Syntax That Looks Like JavaScript But Isn't
Safescript syntax resembles a subset of JavaScript, but under the hood it's a DAG description language. There's no runtime object model, no prototype chain, no closures—just operations and data flow. Top-level constructs like imports, function definitions, and doc() annotations have no evaluation order; a safescript file is a flat namespace where functions reference each other by name. Within function bodies, statement order is also irrelevant. Every function compiles to a DAG—the executor evaluates nodes based on data dependencies, not line numbers. That means return can appear before assignments: add = (x: number, y: number): number => { return result; result = x + y; } This works because the compiler resolves the dependency graph statically. The only constraint is scoping—names must be resolvable somewhere in the function as a parameter or assignment—but where they appear doesn't matter.
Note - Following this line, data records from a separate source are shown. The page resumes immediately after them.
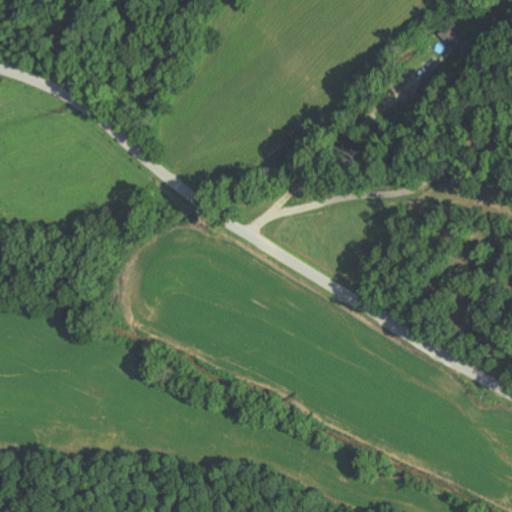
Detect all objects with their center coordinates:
road: (252, 237)
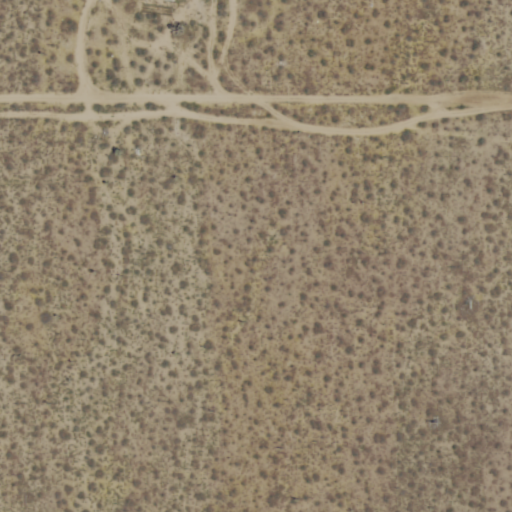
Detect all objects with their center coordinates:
road: (255, 106)
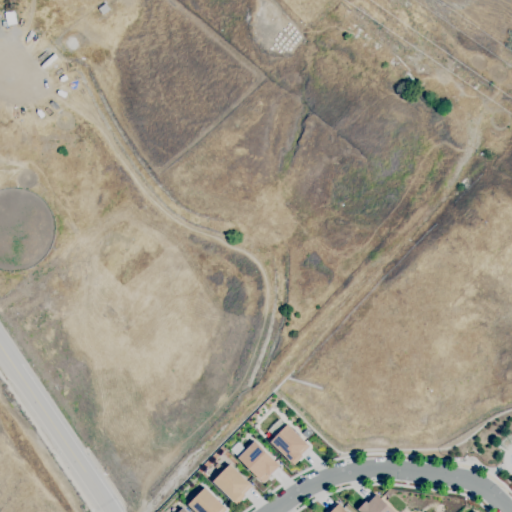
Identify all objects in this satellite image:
building: (365, 12)
building: (332, 27)
building: (10, 42)
building: (378, 43)
building: (0, 46)
building: (420, 67)
building: (475, 88)
building: (453, 102)
road: (332, 318)
road: (56, 429)
road: (47, 441)
building: (288, 443)
building: (292, 444)
road: (509, 446)
park: (485, 450)
road: (374, 453)
building: (260, 460)
building: (257, 461)
road: (496, 468)
road: (390, 469)
building: (230, 482)
building: (236, 484)
building: (205, 502)
building: (209, 502)
road: (508, 503)
building: (375, 505)
building: (336, 508)
building: (181, 510)
building: (343, 510)
building: (184, 511)
building: (477, 511)
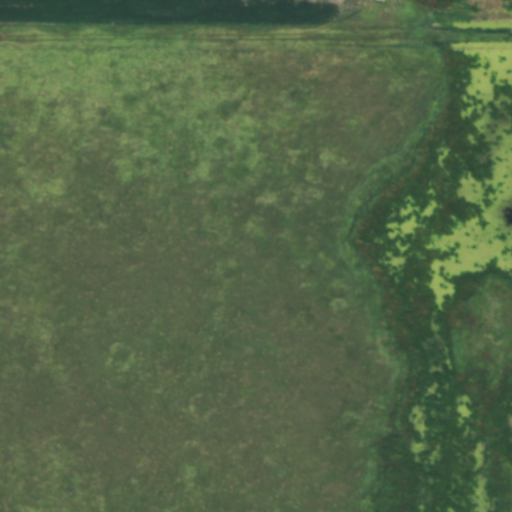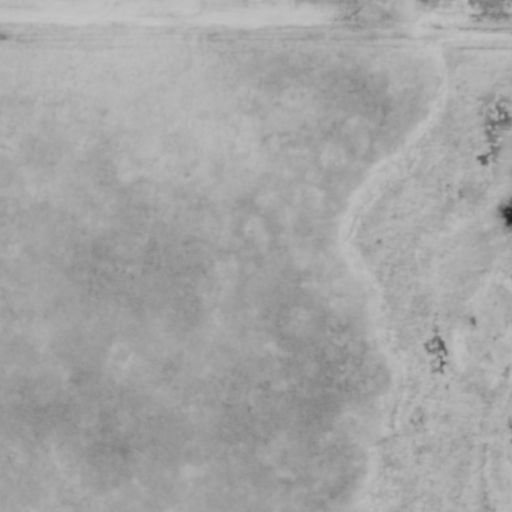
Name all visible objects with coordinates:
road: (255, 44)
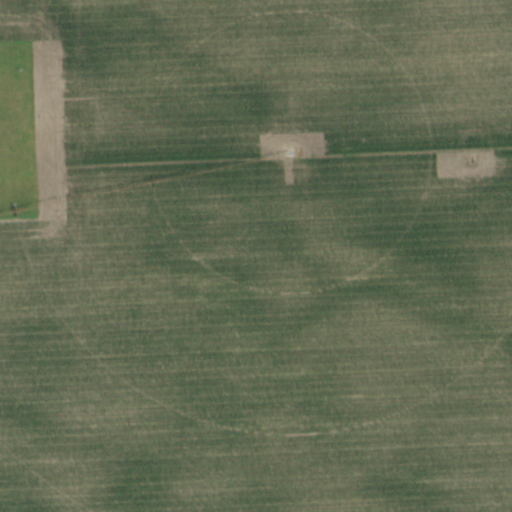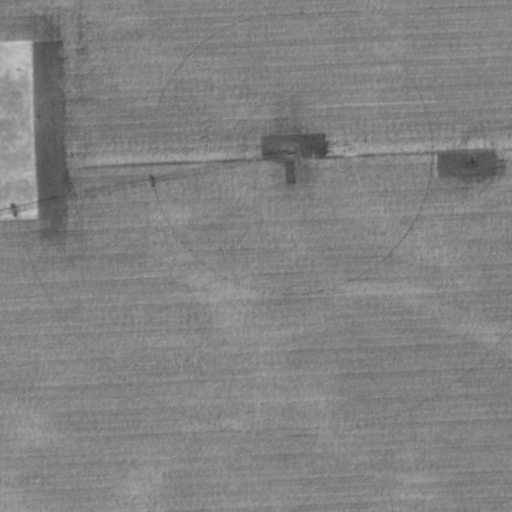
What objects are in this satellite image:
crop: (263, 259)
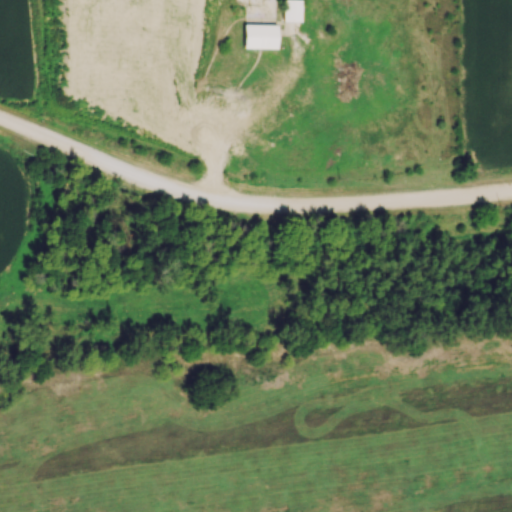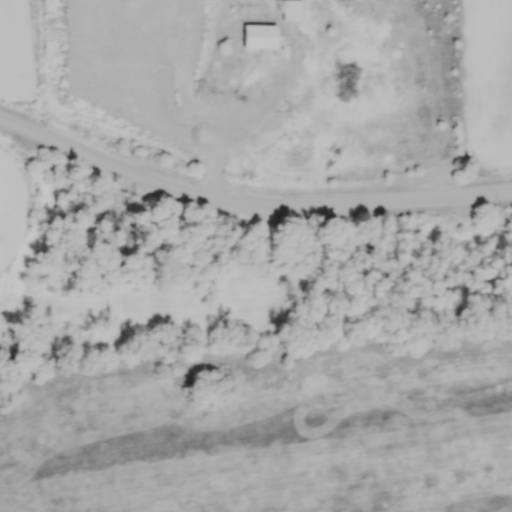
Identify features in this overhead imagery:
building: (290, 10)
building: (291, 10)
building: (258, 35)
building: (259, 35)
crop: (306, 66)
parking lot: (218, 122)
road: (214, 155)
crop: (9, 208)
road: (248, 208)
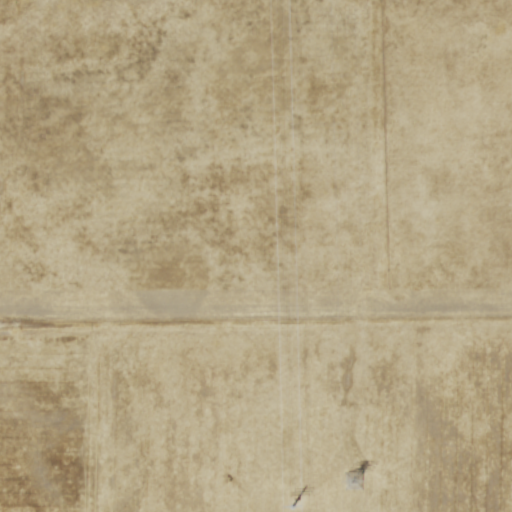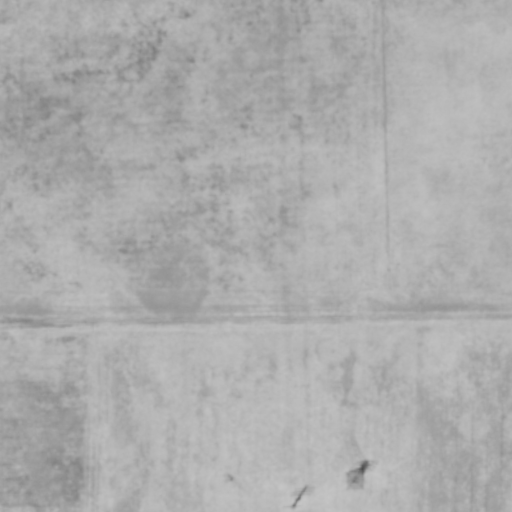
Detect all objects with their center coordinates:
power tower: (355, 484)
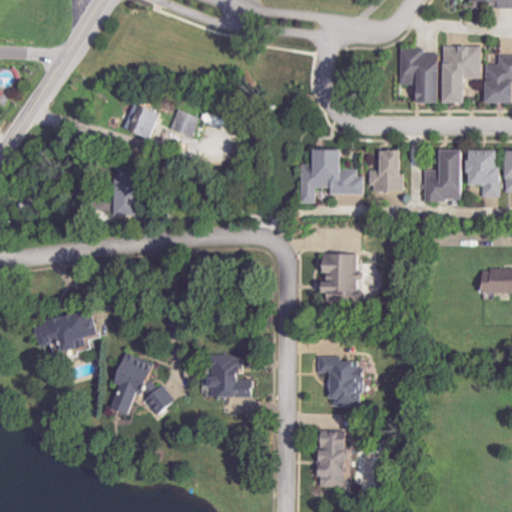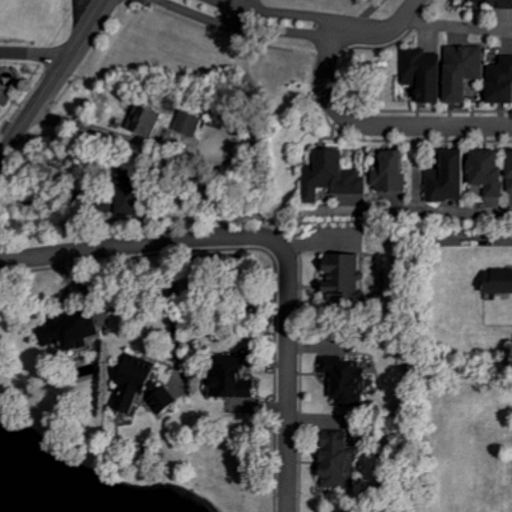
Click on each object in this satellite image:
building: (498, 2)
road: (413, 10)
road: (80, 11)
park: (37, 21)
road: (456, 28)
road: (32, 53)
building: (449, 74)
road: (49, 76)
building: (503, 83)
building: (3, 93)
building: (155, 121)
building: (193, 122)
road: (76, 125)
building: (397, 171)
building: (494, 171)
building: (338, 175)
building: (454, 177)
building: (134, 192)
road: (48, 197)
road: (470, 238)
road: (272, 242)
building: (348, 276)
building: (499, 280)
road: (170, 311)
building: (75, 330)
building: (233, 381)
building: (351, 381)
building: (138, 383)
building: (166, 400)
building: (340, 459)
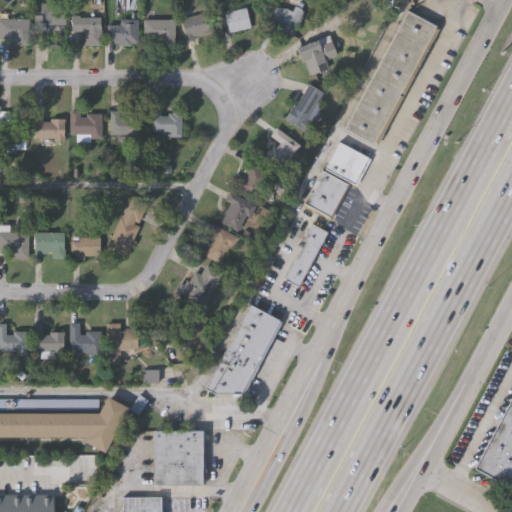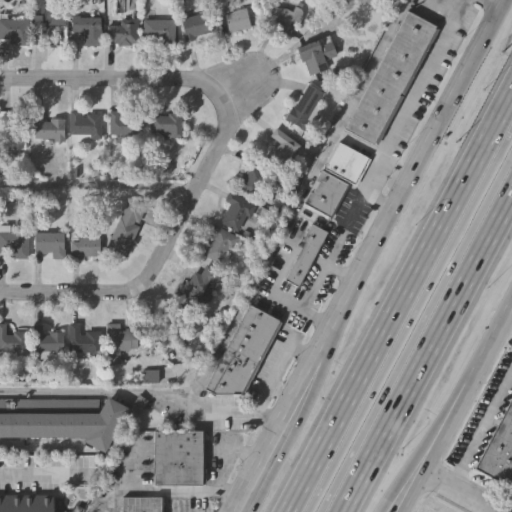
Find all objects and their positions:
building: (48, 16)
building: (284, 17)
building: (234, 18)
building: (282, 20)
building: (236, 21)
building: (195, 25)
building: (13, 27)
building: (195, 27)
building: (87, 28)
building: (71, 29)
building: (15, 30)
building: (158, 32)
building: (122, 33)
building: (158, 33)
building: (121, 34)
building: (312, 55)
building: (312, 58)
road: (367, 65)
building: (387, 77)
building: (392, 77)
road: (415, 90)
building: (304, 106)
building: (304, 106)
building: (166, 122)
building: (125, 123)
building: (85, 124)
building: (123, 124)
building: (165, 124)
building: (84, 126)
building: (47, 127)
building: (46, 129)
building: (11, 130)
building: (10, 134)
building: (279, 150)
building: (280, 150)
road: (210, 157)
building: (346, 161)
road: (408, 178)
building: (251, 179)
road: (307, 179)
building: (334, 180)
road: (97, 185)
building: (324, 193)
building: (237, 209)
building: (235, 212)
building: (126, 226)
building: (126, 229)
building: (14, 242)
building: (49, 242)
building: (218, 242)
building: (48, 244)
building: (14, 246)
building: (84, 246)
building: (218, 247)
building: (83, 248)
building: (306, 253)
building: (304, 257)
building: (198, 285)
building: (197, 288)
road: (315, 289)
road: (238, 302)
road: (399, 302)
road: (409, 319)
road: (414, 329)
building: (13, 340)
building: (84, 340)
building: (47, 341)
building: (119, 341)
building: (81, 342)
building: (12, 343)
building: (45, 343)
building: (114, 344)
road: (430, 346)
road: (487, 351)
building: (243, 353)
building: (241, 354)
road: (270, 377)
road: (292, 389)
road: (129, 390)
road: (299, 395)
building: (60, 419)
building: (64, 426)
road: (481, 431)
building: (499, 450)
road: (235, 452)
building: (500, 452)
road: (421, 454)
road: (432, 454)
building: (175, 457)
building: (176, 459)
road: (252, 467)
road: (269, 473)
road: (44, 475)
road: (162, 491)
road: (458, 492)
building: (25, 503)
building: (141, 505)
road: (344, 506)
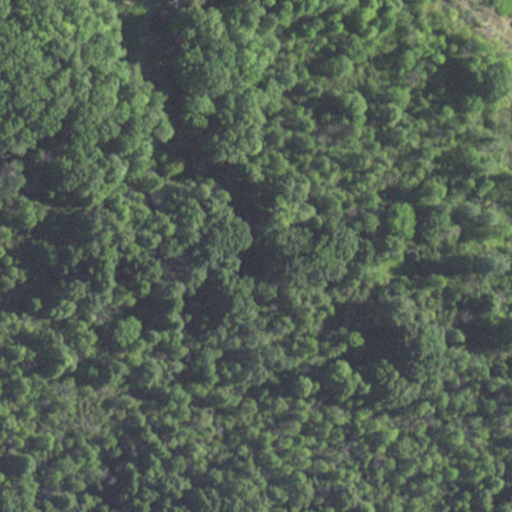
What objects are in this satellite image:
park: (256, 256)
Built-in Operations and Architecture
All computation happens through op calls. Some highlights: httpRequest for HTTPS calls (with static host fields enforced at parse time), crypto operations including Ed25519 signing, AES-GCM encryption/decryption, X25519 key agreement, JSON parsing/stringifying, SHA-256 hashing, base64url encoding, and environment sources like timestamp() and randomBytes(). The op layer is a TypeScript library for defining typed operations with Zod input/output schemas, manifests declaring resource costs and tags, and run functions. Custom registries can extend the built-in ops. The language layer sits on top with lexer, parser, interpreter, and signature analyzer. Programs are .safescript files with custom syntax. Installation is a single curl command: curl -fsSL https://raw.githubusercontent.com/uriva/safescript/main/install.sh | sh, or pull it as a library via Deno (deno add jsr:@uri/safescript) or npm (npx jsr add @uri/safescript).
Key Takeaways
- Safescript runs AI agent code directly in your process—no containers, no cold starts, no orchestration overhead
- Every program provably halts; the language can't express infinite loops or unbounded data by construction
- Signature diffing catches supply chain attacks before execution—not heuristic scanning, formal analysis
- Complexity inference auto-generates Big-O formulas for resource planning and policy bounds
- The tradeoff: not Turing-complete means some algorithms are inexpressible, but for agent tasks that's almost always acceptable
The Bottom Line
Safescript is a clean solution to a real problem. Containers were never the right answer for running untrusted AI-generated code—they're too heavy, too slow, and they don't actually solve the supply chain problem when an update can phone home with your credentials at runtime. If you're building anything that lets LLMs write and execute code in production, this is worth evaluating seriously. The formal guarantees aren't marketing fluff; they're enforced by language design.